Keyaira and Yukhari
Negro Spirituals during Slavery
How did Negro spirituals reflect African Americans feelings about the treatment they received during slavery?
Negro spirituals were used by enslaved Africans to illustrate the struggles that they faced during slavery. Spirituals were mostly monophonic, but in modern times are in harmonized choral arrangements. The spirituals reflected the slaves’ need to express their new faith of Christianity. Also, the songs were used to communicate with one another without the knowledge of their masters. For example, Harriet Tubman and slaves would sing “The Gospel Train” or “Swing Low, Sweet Chariot” to use as codes often related to escaping to freedom. Notable singers of these songs are Marian Anderson, the Fisk Jubilee Singers, and many others who were not identified.
Meaning of Wade in the Water
Harriet Tubman used this song to tell fugitive slaves to get off the trail of freedom and into the water to make sure the dogs slave catchers used wouldn't sniff out their trail. Slaves walking through the water wouldn't leave a scent on the trail that dogs could follow.
Meaning of Swing Low, Sweet Chariot
Meaning of Go Down Moses and Deep River
Water was a chief aspect of slave experience. Africans began their captivity—the “middle passage”—by traveling across the ocean to a new land in slave ships. Water is an important image in the Negro spiritual.
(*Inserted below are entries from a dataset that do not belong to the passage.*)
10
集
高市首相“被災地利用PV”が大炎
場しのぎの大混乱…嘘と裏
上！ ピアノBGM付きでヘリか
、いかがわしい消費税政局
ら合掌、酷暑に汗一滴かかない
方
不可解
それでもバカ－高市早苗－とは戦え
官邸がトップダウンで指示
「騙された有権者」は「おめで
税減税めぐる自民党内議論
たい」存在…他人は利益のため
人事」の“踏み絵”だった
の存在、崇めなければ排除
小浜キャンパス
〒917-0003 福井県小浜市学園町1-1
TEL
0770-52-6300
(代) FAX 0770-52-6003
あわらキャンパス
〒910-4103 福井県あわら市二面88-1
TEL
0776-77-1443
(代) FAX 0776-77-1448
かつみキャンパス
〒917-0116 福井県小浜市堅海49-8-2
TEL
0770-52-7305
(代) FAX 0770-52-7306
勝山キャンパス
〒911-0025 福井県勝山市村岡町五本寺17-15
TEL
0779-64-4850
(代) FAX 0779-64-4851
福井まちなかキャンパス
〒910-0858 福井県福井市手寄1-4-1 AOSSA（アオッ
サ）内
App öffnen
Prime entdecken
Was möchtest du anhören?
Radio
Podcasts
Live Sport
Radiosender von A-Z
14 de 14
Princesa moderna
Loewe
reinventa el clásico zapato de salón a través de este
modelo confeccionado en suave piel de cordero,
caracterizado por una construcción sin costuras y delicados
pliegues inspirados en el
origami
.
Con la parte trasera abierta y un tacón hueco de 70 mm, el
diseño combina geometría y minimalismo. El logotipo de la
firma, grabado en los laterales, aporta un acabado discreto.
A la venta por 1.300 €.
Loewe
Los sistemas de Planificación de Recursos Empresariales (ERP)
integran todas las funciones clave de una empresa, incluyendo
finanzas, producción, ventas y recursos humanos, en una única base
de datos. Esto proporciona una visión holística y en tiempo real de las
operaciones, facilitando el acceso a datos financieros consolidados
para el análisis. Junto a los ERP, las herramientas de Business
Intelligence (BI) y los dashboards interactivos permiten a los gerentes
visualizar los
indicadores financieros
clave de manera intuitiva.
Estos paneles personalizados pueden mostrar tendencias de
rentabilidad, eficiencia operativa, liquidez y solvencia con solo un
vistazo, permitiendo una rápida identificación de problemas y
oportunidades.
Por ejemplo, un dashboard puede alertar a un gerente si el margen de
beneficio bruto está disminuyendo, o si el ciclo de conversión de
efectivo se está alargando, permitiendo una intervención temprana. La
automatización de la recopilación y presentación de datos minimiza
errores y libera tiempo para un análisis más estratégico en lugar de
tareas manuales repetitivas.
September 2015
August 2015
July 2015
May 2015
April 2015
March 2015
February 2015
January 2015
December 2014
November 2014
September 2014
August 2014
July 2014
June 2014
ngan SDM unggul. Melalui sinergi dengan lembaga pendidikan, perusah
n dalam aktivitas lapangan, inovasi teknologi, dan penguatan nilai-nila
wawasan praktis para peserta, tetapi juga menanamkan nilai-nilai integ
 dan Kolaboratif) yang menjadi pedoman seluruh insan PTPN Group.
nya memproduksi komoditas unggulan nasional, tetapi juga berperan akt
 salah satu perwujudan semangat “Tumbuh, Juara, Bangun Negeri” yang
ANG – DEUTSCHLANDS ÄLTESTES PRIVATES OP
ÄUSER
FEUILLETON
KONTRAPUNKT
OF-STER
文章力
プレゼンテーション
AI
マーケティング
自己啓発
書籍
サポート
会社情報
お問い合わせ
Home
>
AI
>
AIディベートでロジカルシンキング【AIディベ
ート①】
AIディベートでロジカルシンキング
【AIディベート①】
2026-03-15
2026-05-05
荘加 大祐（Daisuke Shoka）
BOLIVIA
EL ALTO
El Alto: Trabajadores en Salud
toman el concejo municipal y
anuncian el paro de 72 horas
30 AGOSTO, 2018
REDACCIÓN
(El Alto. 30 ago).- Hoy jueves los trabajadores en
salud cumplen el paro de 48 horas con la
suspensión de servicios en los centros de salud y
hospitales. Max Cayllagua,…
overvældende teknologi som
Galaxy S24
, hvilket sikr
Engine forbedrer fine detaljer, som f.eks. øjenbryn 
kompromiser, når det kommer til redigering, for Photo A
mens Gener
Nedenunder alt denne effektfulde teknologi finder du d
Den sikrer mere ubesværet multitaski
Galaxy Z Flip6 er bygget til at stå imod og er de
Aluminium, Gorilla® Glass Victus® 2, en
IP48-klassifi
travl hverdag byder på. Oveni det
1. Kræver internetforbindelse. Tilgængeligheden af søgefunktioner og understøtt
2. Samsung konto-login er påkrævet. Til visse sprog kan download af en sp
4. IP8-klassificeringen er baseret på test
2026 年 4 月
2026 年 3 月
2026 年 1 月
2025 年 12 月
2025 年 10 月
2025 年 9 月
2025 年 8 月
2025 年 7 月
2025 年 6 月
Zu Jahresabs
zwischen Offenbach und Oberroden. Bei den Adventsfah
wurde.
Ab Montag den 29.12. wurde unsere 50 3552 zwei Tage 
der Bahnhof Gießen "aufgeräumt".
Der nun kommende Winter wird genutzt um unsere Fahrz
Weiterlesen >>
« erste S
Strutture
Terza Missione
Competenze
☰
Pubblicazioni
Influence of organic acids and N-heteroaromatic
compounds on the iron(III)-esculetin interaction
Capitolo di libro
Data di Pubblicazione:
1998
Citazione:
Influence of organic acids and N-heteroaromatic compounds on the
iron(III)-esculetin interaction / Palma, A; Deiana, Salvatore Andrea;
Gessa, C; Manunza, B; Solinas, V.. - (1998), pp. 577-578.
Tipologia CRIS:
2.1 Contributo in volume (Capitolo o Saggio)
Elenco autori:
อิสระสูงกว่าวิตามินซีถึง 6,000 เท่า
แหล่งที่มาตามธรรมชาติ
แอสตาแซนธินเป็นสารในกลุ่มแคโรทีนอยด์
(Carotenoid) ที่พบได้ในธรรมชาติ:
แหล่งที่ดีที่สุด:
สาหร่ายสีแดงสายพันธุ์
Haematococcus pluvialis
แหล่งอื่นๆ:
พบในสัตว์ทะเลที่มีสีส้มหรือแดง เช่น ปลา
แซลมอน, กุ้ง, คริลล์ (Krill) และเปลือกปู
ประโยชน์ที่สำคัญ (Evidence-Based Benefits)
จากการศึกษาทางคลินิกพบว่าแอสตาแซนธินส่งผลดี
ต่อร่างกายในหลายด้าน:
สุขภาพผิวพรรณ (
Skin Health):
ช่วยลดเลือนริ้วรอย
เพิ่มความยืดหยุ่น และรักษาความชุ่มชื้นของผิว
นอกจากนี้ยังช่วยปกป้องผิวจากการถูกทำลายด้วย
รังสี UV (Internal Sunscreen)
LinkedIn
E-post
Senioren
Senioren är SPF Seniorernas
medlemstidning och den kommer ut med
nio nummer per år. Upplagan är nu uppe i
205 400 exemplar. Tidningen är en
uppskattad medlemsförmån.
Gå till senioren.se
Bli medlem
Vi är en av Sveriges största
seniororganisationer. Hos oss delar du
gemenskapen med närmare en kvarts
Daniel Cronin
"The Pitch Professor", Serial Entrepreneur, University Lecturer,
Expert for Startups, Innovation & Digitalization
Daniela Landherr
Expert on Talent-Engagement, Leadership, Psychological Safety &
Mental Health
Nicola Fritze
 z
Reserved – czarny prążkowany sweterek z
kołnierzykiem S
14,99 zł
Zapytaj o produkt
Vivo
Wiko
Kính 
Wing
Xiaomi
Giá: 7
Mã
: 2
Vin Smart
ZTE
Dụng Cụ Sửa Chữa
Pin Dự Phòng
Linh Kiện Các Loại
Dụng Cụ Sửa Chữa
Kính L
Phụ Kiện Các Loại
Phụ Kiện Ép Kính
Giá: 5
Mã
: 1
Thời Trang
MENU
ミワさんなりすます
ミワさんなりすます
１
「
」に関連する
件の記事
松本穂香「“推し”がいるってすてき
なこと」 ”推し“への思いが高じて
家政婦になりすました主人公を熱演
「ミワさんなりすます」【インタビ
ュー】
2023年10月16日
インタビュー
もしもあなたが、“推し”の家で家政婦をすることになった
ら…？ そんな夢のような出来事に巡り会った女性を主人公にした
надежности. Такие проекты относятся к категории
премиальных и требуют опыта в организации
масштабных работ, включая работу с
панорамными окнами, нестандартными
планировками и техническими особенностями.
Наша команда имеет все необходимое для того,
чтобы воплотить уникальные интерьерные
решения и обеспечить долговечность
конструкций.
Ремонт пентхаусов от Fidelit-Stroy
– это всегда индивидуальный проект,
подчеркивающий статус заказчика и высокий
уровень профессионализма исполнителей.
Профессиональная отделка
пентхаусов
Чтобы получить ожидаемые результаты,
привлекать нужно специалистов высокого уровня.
The Ohio River represented the line between slavery and freedom on the Underground Railroad. “Deep river, my home is over Jordan” is a song that finds hope on the other side of the river. “Go Down, Moses” is a spiritual of deliverance in which Pharaoh’s armies were drowned in the sea.
Meaning of Roll Jordan Roll
The river Jordan in traditional Negro spirituals became a symbolic borderland not only between this world and the next but also between life's adversities and the achievement of freedom and justice on Earth.
Music during the Civil Rights Movement was slightly different than the Negro Spirituals used by slaves. African Americans during the Civil RIghts Movement utilized music to motivate them through long marches, while slaves used music to motivate them as they worked in the fields. However, both African Americans and slaves used music to convey and illustrate their harassment and brutality they experienced. For example, Billie Holiday’s “Strange Fruit” was a poignant Blues song employed during the Civil RIghts Movement to depict the horrors of lynching. Even though their music were slightly different, slaves and African Americans during their fight for equal protection under the law impacted society, and through their use of music, influenced many to persevere through their hardships of inequality.
Slaves Working in the Cotton Fields
Slaves Were Looked at as Property
One Slogan During the Civil Rights Movement
Historical Thinking (Point of View):
Many of the slaves were deprived of their cultural background and families; however they used music as a gateway to escape from the realities of their hardships. As they adopted Christianity, Negro Spirituals became the slaves’ mouthpiece to express their psychological struggles of desperation and loss of hope. They infused their religious beliefs to create a deeply personal way to cope with the oppression of their enslavement.